Fixpoints are ubiquitous in computer science and when dealing with quantitative semantics and verification one is commonly led to consider least fixpoints of (higher-dimensional) functions over the nonnegative reals. We show how to approximate the least fixpoint of such functions, focusing on the case in which they are not known precisely, but represented by a sequence of approximating functions that converge to them. We concentrate on monotone and non-expansive functions, for which uniqueness of fixpoints is not guaranteed and standard fixpoint iteration schemes might get stuck at a fixpoint that is not the least.
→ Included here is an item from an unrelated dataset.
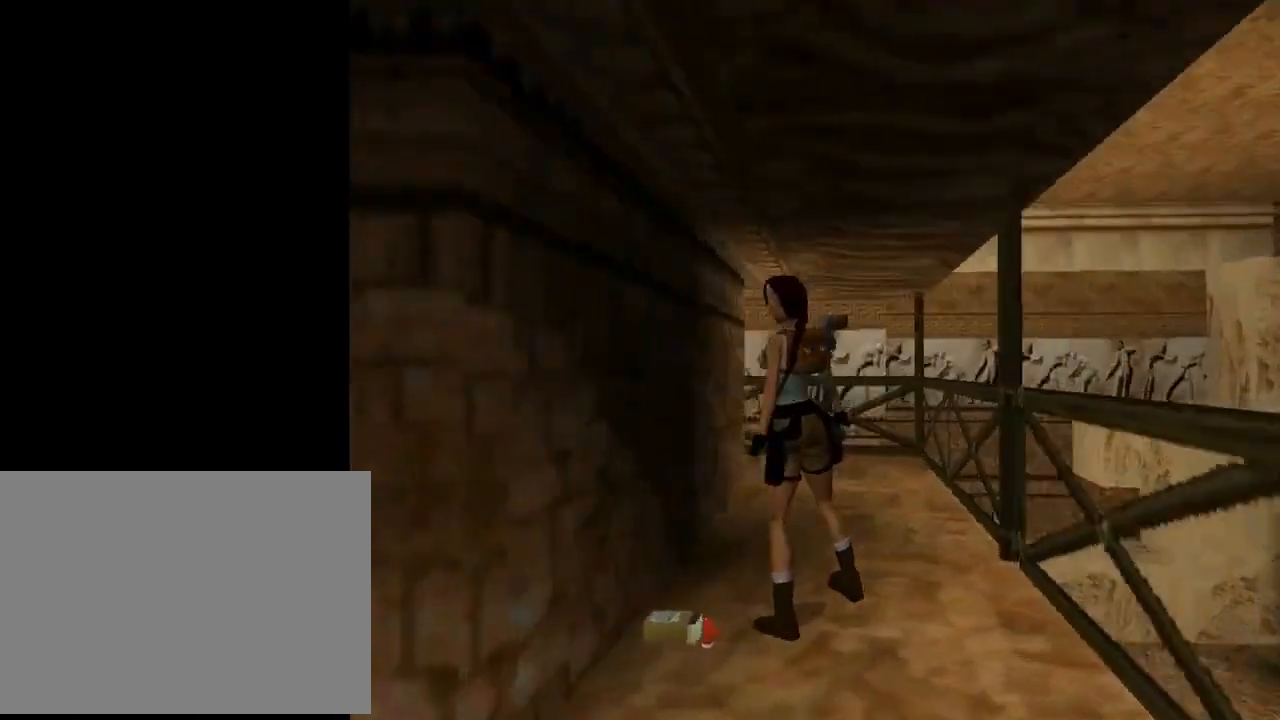
{"buttons": [], "left_stick": "center", "events": [[267, "DPAD_UP", "down"], [300, "DPAD_LEFT", "up"], [433, "DPAD_UP", "up"]]}
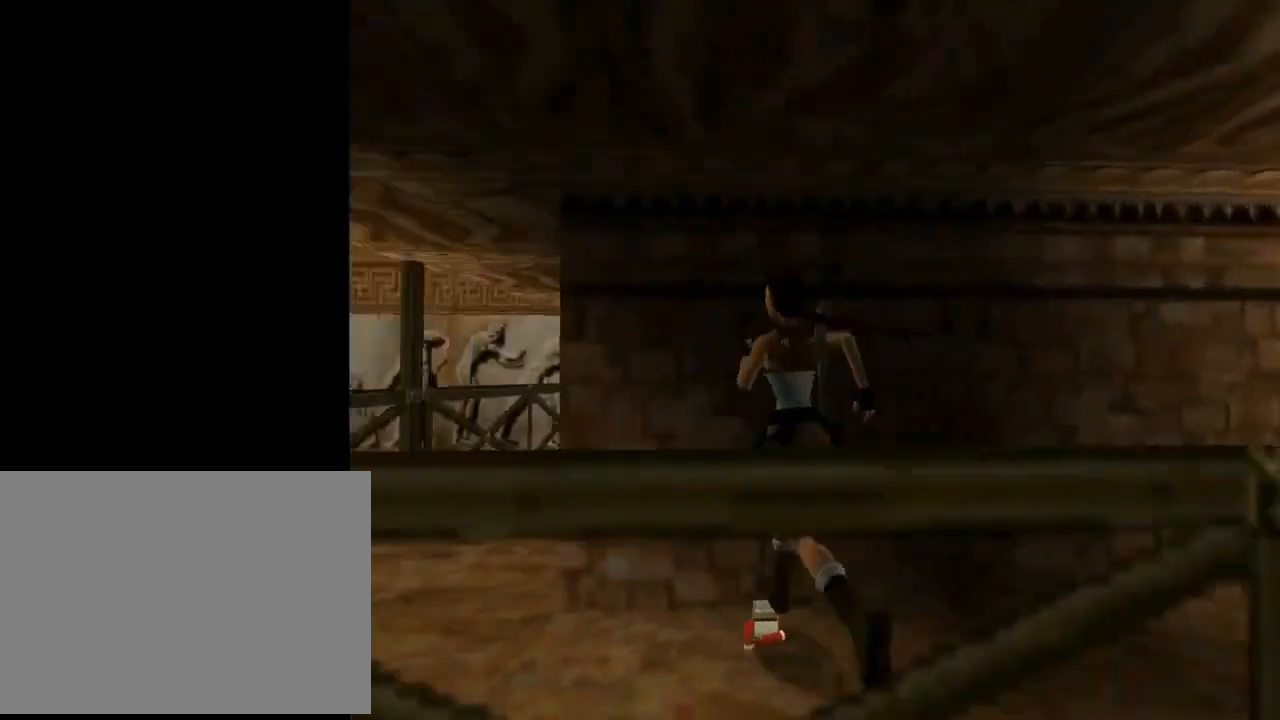
{"buttons": ["CROSS"], "left_stick": "center", "events": [[67, "CROSS", "down"]]}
Our main contribution is the identification of an iteration scheme, a variation of Mann iteration with a dampening factor, which, under suitable conditions, is shown to guarantee convergence to the least fixpoint of the function of interest. We then argue that these results are relevant in the context of model-based reinforcement learning for Markov decision processes (MDPs), showing that the proposed iteration scheme instantiates to MDPs and allows us to derive convergence to the optimal expected return. More generally, we show that our results can be used to iterate to the least fixpoint almost surely for systems where the function of interest can be approximated with given probabilistic error bounds, as it happens for probabilistic systems, such as simple stochastic games, that can be explored via sampling.